育児分野では、子の看護休暇が「子の看護等休暇」として拡充され、対象年齢が小学校3年生修了まで引き上げられるとともに、感染症による学級閉鎖や入園式・入学式等への出席といった取得事由が明確化されました。

また、所定外労働の制限(いわゆる残業免除)の対象が小学校就学前までに拡大されており、「3歳未満までは残業免除、3歳以上は通常どおり」という従来の前提は見直しが必要となっています。

さらに、3歳未満の子を養育する従業員向けの育児短時間勤務制度について、制度の適用が困難な業務に就く従業員を労使協定で除外する場合に講じる「代替措置」に、テレワークが新たに位置付けられた点も重要です。


あわせて、男性育休の取得促進や育児休業の利用状況を「見える化」する観点から、育児休業取得状況の公表義務の対象が、従業員数1,001人以上から301人以上の企業へ拡大されました。

常時101人以上の企業については、次世代育成支援対策推進法に基づく一般事業主行動計画において、育児休業等の取得状況や労働時間の状況を把握・分析したうえで、定量的な数値目標を設定することが義務付けられています。

人事・労務担当者としては、「誰がどの制度をどの程度利用しているか」を把握し、それを行動計画や情報公表につなげるという、データベース整備の視点がこれまで以上に求められるようになっています。


介護分野では、介護離職防止を目的として、企業に対する「雇用環境整備」と「個別の周知・意向確認」が一段と明確に義務付けられました。

具体的には、研修の実施や相談窓口の整備、自社の介護休業取得事例の提供、利用促進に関する方針の周知のうち、いずれか一つ以上の措置を講じることが義務とされています。

また、介護に直面した旨の申出をした従業員に対しては、介護休業や介護両立支援制度の内容と申出先、介護休業給付金の概要について個別に周知しつつ、本人の意向を確認することが求められます。

さらに、40歳前後の従業員に対しても、将来の介護に備えた情報提供を行うことが義務化されており、「いざというとき」に備えた意識づけを平時から行うことがポイントとされています。


高年齢者雇用の分野では、高年齢雇用継続給付の支給率が、2025年4月以降に60歳に達する方については最大15%から10%へ引き下げられました。

これにより、賃金水準によっては、60歳以降の就労に伴う手取りのイメージが変化するケースも出てきます。

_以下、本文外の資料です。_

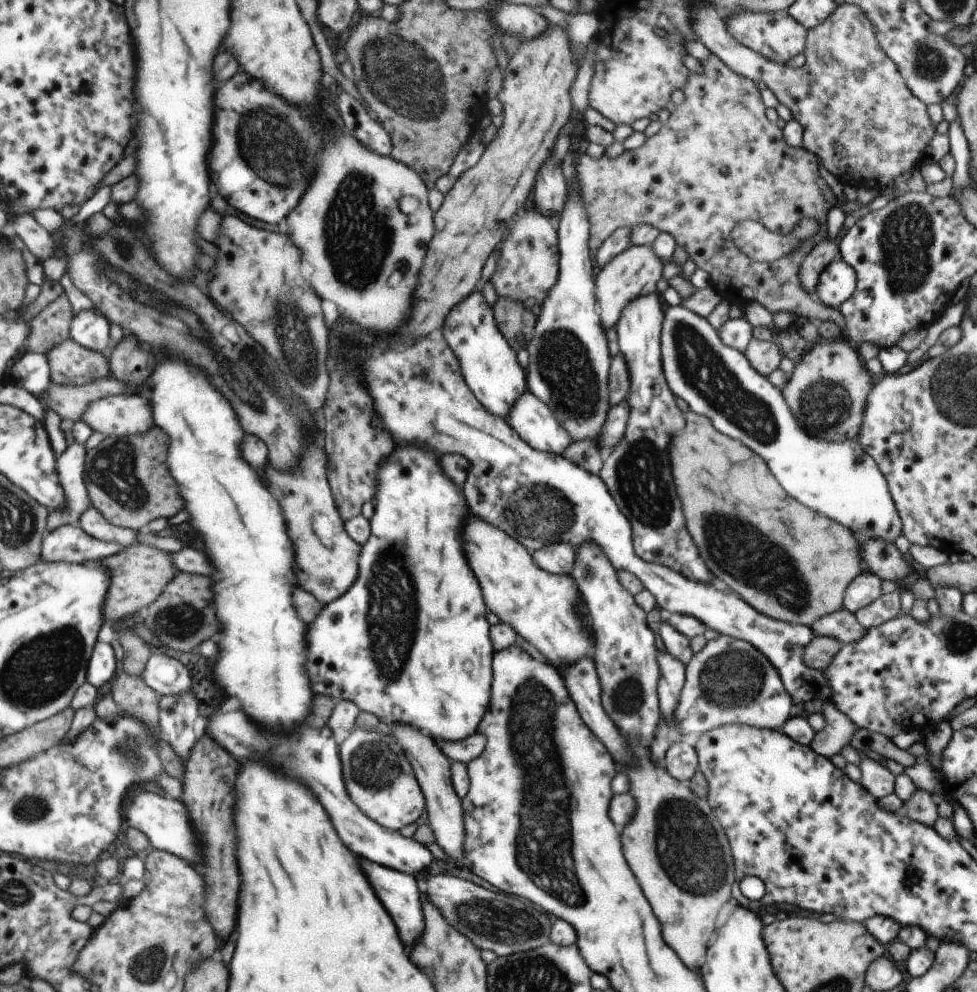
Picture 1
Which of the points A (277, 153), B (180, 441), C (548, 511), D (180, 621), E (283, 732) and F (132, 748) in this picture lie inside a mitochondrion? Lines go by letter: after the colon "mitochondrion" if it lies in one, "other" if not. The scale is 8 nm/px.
A: mitochondrion
B: other
C: mitochondrion
D: mitochondrion
E: other
F: mitochondrion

また、高年齢者雇用安定法における経過措置が終了し、希望者全員について65歳までの雇用確保措置(定年引上げ、継続雇用制度、定年制廃止)のいずれかを講じることが、全企業にとって完全な義務となりました。

従来、労使協定によって継続雇用の対象者を限定していた企業では、2025年4月以降はその整理を改める必要が生じており、就業規則や高年齢者向けの雇用契約書の見直しが実務上の論点となっています。


2025年10月1日施行予定の改正としては、「3歳から小学校就学前」の子を養育する従業員に対する柔軟な働き方のための措置、および個別の意向聴取・配慮の義務化が大きなテーマとなります。

前者では、企業が、始業時刻等の変更(フレックスタイム制や時差出勤)、テレワーク等(月10日以上)、保育施設の設置運営等、養育両立支援休暇(年10日以上)、短時間勤務制度の五つのうち二つ以上を導入し、対象従業員に一つ選択できるようにすることが求められます。

後者では、妊娠・出産の申出時や、子が3歳になる前の一定期間に、勤務時間帯や就業場所、両立支援制度等の利用期間、業務量や労働条件の見直しなどについて、個別に意向を聴取し、自社の状況に応じて配慮することが義務化されます。


このように、2025年度の改正は、単に育児休業や介護休業の「取得要件」を見直すだけでなく、「データの把握と公表」「個別の相談・意向聴取」「テレワーク等を含めた柔軟な働き方」という三つのキーワードで貫かれている点が特徴的です。

2026年4月には、治療と仕事の両立支援や高年齢労働者の労災防止の努力義務化も始まっており、年齢やライフステージを問わず、多様な事情を抱える従業員が働き続けられる環境整備が、企業全体の課題となりつつあります。

人事・労務担当者としては、「育児」「介護」「治療」「高年齢者」のそれぞれについてバラバラに検討するのではなく、相談窓口や意向聴取のフロー、テレワークや短時間勤務等の制度を横断的に整理し、自社の実情に合った運用を整えていくことが求められる時期に来ていると言えます。